On Sunday, my uncles took the kids to a movie. I put my FitBit back on my wrist – something I haven’t done since Before, and that afternoon we took a long walk on a path near our house. I think walks, moving around in the upcoming weeks will be good for me. I nearly broke later in the evening, when Theo said some rather blunt things about us no longer having a baby – I try to remind myself that I am glad he is processing this in such a matter-of-fact manner, but it does not make hearing his words any easier. It resulted in another night of me crying myself to sleep.
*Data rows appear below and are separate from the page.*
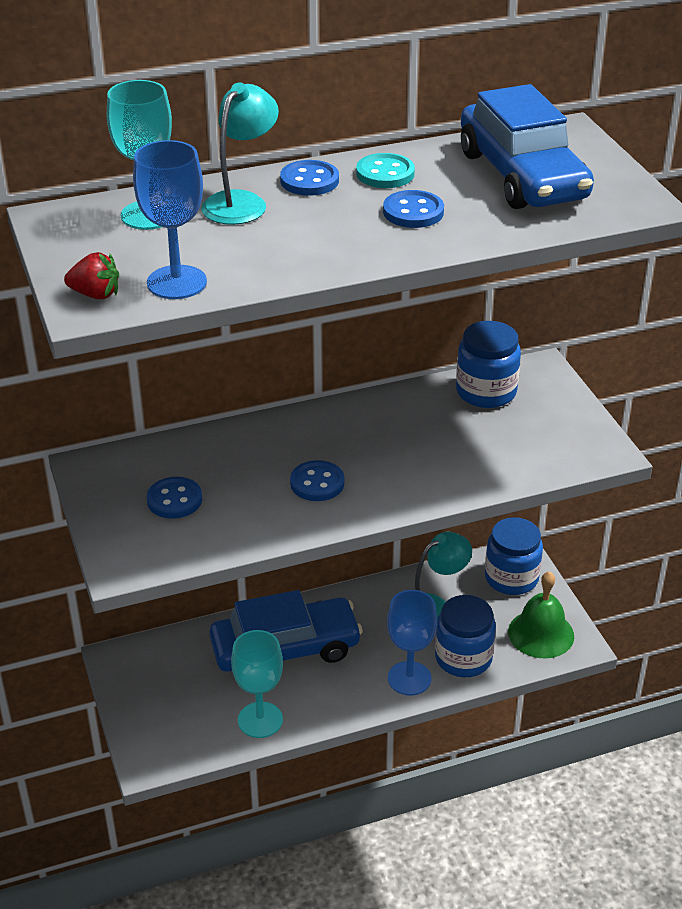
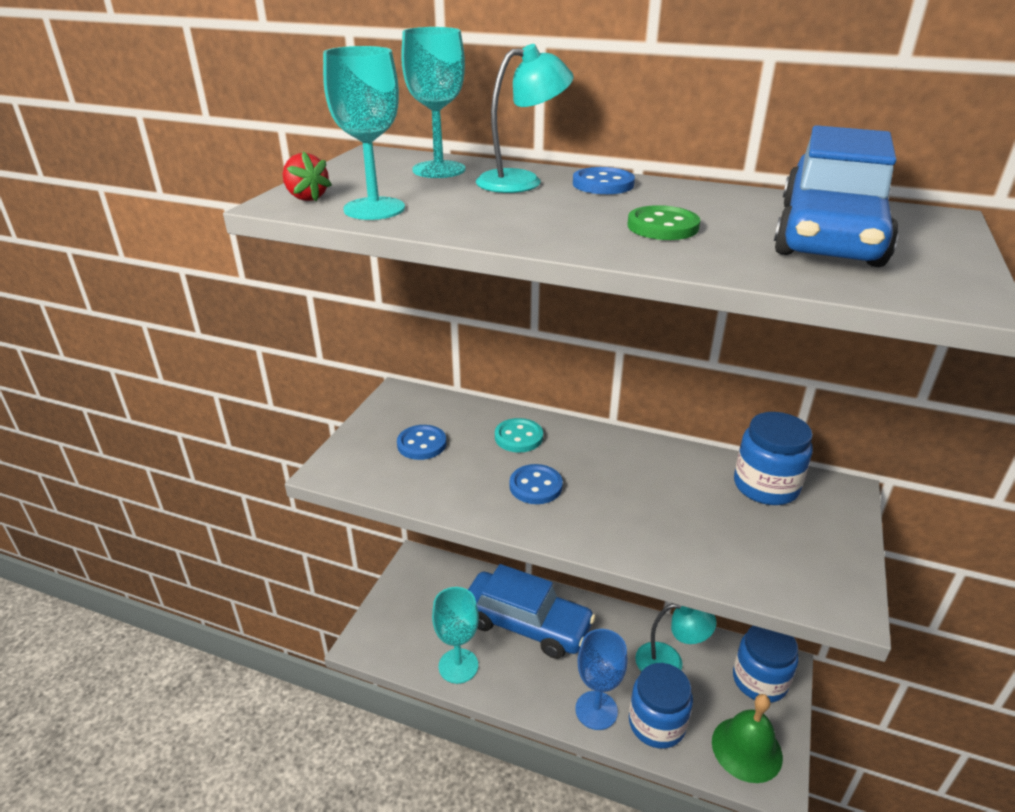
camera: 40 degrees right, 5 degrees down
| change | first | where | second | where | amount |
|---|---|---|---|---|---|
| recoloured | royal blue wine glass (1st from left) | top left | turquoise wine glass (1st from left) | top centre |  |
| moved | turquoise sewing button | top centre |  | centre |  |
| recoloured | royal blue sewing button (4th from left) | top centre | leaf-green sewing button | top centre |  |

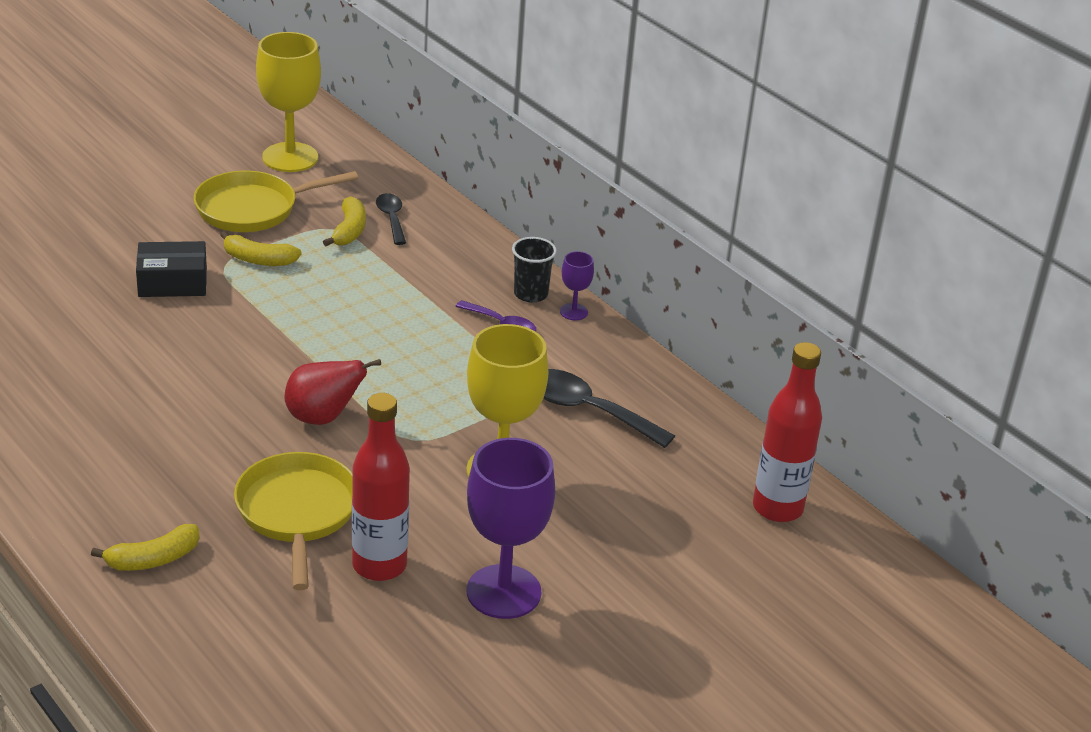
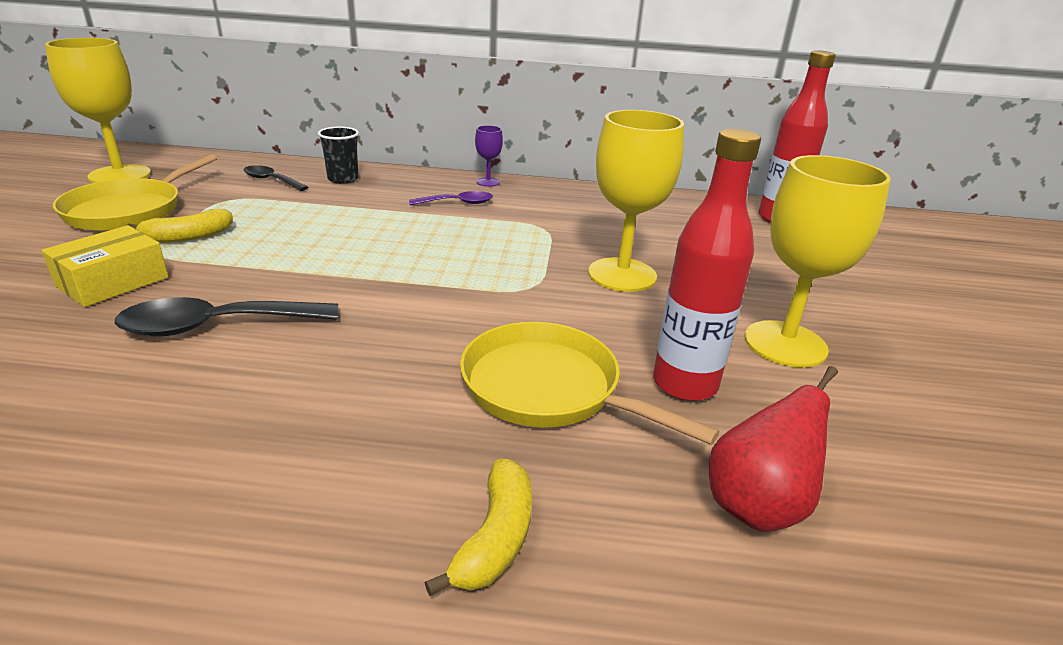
camera: 45 degrees left, 5 degrees down
| change | first | where | second | where | amount |
|---|---|---|---|---|---|
| recoloured | ebony box | middle left | yellow box | middle left |  |
| moved | ebony teaspoon (2nd from left in the first image) | centre | ebony teaspoon (1st from left) | middle left |  |
| moved | ebony cup | centre |  | top left |  |
| moved | scarlet pear | middle left |  | bottom right |  |
| recoloured | royal purple wine glass (1st from left) | bottom centre | yellow wine glass (3rd from left) | middle right |  |
| removed | yellow banana fruit (3rd from left) | top left |  |  |  |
Over the weekend I read Brene Brown’s book Rising Strong. I actually found it in the hospital, by accident, while browsing Amazon, during the tumultuous 26-hour wait that we had. I had a feeling that it would be a good book for me, but couldn’t bring myself to read it at the time. Brown writes: “I agree with Tennyson, who wrote ‘Tis better to have loved and lost than never to have loved at all.’ But heartbreak knocks the wind out of you, and the feelings of loss and longing can make getting out of bed a monumental task. Learning to trust and lean in to love again can feel impossible.” The Kindle book is full of my electronic highlights as I try to piece together how to move forward. I told one of my friends last week that my heart hurts. I didn’t know it was possible to physically feel emotional pain.
I had ordered a trio of frames from Pottery Barn – tiny little frames. In one frame, I put Nelle’s footprint, taken at the hospital. So incredibly small. In the other two frames, I put photos of my two boys, and my three children sit together on a tray in our bedroom. Hard as it is to look at, I want to remember, because she was part of my life for 21 weeks.
Today, after dropping my uncles off at the airport, I had to make my final trip to the funeral home to pick up her ashes. As I neared the building, I didn’t think I could go in, but finally willed myself to get out of the car. I waited until I was back in the car to break down. I have a special metal box was a gift a long time ago where I placed the ashes until we have a chance to scatter them in the coulee.